Instruction:
Lift out, unaltered, the lines of the material below between the line holding "running it all." and the line holding "#### Zip-ties are a harnesses best friend!", counting both.

Data for analysis:
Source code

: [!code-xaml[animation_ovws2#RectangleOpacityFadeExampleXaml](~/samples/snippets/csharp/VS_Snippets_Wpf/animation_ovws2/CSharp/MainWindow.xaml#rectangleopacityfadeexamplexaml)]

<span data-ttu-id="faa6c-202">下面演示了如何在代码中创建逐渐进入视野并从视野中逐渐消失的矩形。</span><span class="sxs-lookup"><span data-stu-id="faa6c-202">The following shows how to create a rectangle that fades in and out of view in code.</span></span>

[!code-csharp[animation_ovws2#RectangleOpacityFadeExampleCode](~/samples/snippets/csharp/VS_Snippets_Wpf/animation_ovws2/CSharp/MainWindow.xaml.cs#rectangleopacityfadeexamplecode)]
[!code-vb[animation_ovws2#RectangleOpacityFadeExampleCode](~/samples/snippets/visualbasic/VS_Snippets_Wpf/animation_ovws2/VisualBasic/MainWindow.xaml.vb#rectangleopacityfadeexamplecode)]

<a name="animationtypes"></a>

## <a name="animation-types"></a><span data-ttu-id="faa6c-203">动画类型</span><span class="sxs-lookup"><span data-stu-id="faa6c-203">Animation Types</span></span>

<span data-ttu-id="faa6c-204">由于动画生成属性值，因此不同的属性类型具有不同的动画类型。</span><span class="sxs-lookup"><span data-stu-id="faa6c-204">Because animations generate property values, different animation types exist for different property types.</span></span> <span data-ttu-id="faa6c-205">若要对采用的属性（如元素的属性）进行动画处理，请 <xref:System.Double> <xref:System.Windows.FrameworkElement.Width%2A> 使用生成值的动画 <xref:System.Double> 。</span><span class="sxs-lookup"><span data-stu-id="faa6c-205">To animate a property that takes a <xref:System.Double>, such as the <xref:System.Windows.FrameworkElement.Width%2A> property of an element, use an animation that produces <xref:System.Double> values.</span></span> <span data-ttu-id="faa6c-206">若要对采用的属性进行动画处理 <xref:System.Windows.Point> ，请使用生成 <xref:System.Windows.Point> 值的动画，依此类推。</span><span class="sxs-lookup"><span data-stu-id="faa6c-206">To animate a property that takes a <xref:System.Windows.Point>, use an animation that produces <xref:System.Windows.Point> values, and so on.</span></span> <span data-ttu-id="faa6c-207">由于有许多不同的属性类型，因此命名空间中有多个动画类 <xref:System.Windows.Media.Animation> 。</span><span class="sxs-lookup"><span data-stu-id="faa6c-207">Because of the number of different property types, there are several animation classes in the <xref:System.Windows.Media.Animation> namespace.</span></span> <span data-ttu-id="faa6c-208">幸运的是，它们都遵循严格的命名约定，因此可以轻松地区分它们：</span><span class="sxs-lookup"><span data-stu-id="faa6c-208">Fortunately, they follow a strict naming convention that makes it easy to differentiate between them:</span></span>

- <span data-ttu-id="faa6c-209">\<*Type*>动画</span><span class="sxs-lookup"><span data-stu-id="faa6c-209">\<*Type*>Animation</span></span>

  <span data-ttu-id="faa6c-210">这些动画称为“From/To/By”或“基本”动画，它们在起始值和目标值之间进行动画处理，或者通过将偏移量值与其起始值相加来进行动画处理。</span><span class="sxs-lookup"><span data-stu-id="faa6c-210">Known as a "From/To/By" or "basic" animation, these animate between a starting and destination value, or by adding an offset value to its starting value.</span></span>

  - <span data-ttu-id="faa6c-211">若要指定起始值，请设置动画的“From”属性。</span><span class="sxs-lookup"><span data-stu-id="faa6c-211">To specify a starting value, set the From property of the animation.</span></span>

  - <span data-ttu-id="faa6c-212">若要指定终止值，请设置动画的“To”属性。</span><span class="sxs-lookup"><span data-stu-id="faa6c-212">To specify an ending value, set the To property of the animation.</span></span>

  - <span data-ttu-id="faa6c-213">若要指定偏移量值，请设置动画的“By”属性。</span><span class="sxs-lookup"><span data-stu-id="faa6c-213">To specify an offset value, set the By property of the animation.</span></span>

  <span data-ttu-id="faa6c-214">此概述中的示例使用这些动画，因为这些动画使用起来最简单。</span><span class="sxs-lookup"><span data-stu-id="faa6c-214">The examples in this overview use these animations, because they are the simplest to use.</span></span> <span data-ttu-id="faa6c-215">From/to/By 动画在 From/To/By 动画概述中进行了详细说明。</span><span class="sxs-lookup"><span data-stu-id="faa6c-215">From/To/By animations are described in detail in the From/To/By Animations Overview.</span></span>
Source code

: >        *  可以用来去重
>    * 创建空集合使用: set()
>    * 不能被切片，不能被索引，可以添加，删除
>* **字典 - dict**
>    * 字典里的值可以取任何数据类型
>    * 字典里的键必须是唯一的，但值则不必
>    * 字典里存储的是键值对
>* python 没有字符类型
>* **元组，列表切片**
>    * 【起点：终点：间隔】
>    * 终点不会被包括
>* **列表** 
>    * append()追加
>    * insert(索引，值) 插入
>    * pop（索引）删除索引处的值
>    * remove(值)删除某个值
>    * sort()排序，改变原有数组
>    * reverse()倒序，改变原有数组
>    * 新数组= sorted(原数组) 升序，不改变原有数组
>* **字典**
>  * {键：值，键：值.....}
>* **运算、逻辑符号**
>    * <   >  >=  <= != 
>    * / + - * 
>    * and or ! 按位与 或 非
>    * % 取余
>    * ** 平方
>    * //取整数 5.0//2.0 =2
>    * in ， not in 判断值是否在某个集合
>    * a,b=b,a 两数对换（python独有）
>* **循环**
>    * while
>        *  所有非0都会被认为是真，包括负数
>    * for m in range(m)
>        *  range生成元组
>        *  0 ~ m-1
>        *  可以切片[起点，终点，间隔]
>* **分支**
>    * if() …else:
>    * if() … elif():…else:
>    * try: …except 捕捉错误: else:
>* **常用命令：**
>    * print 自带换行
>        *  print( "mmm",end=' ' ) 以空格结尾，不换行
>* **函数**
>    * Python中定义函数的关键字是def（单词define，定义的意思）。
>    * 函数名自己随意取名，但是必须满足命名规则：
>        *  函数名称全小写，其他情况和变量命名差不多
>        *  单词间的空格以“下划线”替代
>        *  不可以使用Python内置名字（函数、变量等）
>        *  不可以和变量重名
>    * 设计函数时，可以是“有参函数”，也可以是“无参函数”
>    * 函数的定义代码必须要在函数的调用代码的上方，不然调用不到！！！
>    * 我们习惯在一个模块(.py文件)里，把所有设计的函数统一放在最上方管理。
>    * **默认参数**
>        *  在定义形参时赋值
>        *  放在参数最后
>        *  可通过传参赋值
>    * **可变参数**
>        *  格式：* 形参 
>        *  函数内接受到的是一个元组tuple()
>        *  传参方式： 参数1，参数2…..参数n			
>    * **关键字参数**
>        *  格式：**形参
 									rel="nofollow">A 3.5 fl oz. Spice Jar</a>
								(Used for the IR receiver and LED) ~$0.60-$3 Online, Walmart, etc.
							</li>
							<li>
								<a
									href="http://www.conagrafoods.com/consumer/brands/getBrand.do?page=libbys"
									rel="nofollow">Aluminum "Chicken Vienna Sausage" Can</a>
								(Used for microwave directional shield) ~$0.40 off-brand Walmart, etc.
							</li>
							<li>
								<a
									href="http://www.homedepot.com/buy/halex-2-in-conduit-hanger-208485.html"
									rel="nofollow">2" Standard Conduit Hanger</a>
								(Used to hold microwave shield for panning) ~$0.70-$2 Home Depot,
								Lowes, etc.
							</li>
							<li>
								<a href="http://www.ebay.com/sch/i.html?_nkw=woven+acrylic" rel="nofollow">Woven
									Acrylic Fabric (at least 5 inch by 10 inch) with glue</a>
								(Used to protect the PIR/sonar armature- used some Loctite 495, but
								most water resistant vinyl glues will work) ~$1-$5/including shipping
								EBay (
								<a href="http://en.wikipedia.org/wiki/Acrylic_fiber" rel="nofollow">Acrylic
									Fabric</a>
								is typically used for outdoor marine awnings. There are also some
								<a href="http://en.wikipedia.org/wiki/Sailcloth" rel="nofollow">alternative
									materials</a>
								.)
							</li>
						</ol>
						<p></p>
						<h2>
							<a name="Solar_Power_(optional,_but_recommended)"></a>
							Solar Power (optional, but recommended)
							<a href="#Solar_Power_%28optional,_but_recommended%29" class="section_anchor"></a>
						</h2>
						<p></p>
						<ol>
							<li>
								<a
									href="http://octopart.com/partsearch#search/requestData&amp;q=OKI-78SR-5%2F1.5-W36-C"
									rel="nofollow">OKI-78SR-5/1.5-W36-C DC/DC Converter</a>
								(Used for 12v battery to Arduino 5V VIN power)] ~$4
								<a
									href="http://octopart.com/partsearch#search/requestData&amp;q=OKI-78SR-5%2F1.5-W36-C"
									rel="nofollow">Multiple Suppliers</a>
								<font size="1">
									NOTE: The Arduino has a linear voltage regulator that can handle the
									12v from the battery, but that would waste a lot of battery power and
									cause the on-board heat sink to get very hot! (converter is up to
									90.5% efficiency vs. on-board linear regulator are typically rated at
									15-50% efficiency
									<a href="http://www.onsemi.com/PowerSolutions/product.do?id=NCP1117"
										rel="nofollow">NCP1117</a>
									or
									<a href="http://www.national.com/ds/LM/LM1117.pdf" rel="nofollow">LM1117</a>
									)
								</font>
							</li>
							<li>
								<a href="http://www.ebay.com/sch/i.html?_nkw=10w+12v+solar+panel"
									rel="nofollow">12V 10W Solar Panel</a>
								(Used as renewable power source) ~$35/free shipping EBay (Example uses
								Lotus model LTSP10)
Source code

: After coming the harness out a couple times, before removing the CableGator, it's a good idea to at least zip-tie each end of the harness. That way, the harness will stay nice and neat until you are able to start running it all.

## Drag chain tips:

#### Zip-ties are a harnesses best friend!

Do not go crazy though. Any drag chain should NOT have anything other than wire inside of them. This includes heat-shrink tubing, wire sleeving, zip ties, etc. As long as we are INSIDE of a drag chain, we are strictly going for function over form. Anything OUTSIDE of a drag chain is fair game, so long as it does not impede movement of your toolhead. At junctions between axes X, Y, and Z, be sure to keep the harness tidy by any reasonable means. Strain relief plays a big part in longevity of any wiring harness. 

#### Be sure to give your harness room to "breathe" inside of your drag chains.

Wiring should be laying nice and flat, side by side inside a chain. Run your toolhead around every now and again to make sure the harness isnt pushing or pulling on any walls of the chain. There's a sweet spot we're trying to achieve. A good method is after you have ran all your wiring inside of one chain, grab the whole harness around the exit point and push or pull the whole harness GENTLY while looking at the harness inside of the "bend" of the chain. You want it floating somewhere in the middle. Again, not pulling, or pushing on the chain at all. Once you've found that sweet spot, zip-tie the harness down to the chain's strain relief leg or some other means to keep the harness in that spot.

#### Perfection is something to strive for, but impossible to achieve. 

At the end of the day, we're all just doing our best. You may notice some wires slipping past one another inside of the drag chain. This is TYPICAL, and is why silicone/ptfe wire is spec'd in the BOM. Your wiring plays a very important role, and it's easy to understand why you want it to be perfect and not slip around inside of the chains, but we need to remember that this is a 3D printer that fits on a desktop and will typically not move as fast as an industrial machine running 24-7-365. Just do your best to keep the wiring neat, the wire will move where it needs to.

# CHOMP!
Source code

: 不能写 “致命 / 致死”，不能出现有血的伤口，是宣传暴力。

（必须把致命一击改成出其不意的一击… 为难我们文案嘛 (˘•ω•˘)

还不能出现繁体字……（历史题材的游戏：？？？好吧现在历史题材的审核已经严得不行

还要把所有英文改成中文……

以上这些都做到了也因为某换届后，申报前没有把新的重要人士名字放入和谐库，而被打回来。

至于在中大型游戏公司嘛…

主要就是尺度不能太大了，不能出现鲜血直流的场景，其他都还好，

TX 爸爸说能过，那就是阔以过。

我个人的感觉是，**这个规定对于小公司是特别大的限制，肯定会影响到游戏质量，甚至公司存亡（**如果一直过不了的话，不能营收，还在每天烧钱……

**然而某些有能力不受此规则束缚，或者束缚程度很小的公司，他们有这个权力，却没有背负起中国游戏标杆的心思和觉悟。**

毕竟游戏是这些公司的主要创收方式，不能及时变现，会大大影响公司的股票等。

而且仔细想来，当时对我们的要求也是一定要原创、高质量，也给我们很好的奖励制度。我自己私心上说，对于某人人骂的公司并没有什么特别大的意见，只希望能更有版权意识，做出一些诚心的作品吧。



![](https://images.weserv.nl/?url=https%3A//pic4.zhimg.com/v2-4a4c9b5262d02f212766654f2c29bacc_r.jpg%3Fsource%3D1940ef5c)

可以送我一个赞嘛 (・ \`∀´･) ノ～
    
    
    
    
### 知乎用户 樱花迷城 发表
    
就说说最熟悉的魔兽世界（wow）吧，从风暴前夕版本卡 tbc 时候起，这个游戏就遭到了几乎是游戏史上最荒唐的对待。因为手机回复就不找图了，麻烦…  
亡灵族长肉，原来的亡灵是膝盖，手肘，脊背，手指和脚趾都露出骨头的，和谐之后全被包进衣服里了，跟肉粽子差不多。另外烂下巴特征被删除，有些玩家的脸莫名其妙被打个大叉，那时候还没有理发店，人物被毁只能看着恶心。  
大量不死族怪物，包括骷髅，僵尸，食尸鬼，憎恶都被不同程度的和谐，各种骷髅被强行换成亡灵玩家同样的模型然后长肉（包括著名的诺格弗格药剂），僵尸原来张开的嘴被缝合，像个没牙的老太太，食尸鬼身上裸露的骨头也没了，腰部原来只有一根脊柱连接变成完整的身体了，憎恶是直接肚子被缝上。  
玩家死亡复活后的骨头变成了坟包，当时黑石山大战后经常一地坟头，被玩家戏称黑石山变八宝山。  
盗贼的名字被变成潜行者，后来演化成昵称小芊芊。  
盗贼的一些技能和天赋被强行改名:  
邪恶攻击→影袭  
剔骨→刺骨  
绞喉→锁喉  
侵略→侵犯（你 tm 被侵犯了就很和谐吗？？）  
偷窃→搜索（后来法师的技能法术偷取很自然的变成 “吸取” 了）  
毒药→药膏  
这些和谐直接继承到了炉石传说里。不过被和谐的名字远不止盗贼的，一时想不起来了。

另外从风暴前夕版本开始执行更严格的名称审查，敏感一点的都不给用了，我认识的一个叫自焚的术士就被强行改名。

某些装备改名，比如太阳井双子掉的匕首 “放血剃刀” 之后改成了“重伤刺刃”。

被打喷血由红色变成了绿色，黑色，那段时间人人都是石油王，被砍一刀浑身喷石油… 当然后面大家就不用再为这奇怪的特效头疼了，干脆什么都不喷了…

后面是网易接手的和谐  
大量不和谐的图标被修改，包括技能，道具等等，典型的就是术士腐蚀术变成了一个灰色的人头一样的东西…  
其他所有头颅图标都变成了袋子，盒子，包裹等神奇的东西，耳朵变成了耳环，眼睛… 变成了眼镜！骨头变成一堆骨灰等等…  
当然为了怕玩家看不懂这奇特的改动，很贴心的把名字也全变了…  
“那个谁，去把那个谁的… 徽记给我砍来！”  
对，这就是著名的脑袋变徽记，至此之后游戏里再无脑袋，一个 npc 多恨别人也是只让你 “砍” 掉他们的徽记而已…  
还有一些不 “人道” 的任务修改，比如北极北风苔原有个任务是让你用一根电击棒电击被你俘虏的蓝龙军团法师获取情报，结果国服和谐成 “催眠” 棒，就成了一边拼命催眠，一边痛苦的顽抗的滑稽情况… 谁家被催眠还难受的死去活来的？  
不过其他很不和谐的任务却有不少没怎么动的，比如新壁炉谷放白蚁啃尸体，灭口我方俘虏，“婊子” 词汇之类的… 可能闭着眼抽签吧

Task output:
: After coming the harness out a couple times, before removing the CableGator, it's a good idea to at least zip-tie each end of the harness. That way, the harness will stay nice and neat until you are able to start running it all.

## Drag chain tips:

#### Zip-ties are a harnesses best friend!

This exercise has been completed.